How does Netflix benefit from using all the analytics
Analytics has given Netflix an edge over all its competitors! In fact, Netflix is one of the few content generation companies who use data and analytics at this scale and that too for content production and acquisition. Most of its competitors use analytics for content promotion. The benefits that it draws from using analytics are
- It has been able to do away with the concept of pilot episodes. Pilot episodes are sample episodes for new program concepts. Focus groups and experts then watch these episodes to determine the show’s chance of being successful. But since Netflix uses data to analyze the likelihood of a show’s success, it doesn’t need to shoot pilot episodes. That reduces their expenditure by a good amount.
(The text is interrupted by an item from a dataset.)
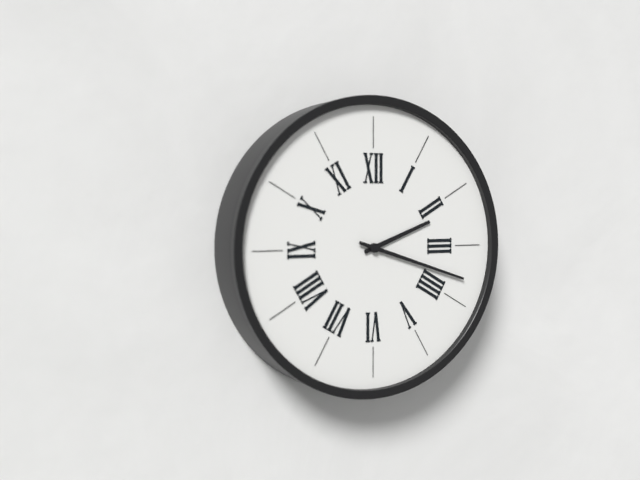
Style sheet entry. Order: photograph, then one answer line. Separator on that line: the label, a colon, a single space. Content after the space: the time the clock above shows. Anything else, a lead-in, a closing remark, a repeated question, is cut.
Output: 2:18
- The success rates for Netflix’s original shows are 80% as compared to the 30%-40% success rates of traditional TV shows.
- Using data to target advertisements and recommend shows to specific users has helped Netflix in lowering its promotional campaign budgets. It has also helped in providing the user with a more personalized experience. As they themselves say, about 75% of Netflix’s viewing is driven by the recommendation algorithm.
For a company which works in an out-and-out creative domain like content generation, it is extremely difficult to make a choice. Sometimes the gut feeling starts speaking and despite all the data indicating in one direction, you understand that the content is just not good enough. And, although you can have all the correct ingredients, the recipe for success is finally dependent on the cook. So without a good production, no amount of predictive analytics can save a show. And finally, not every analysis is correct! E.g. Analytics couldn’t predict that “Breaking Bad” would be as big a success as it was. Using analytics always helps a business in taking informed decisions. However, data can’t save a bad idea, it can only validate a good one.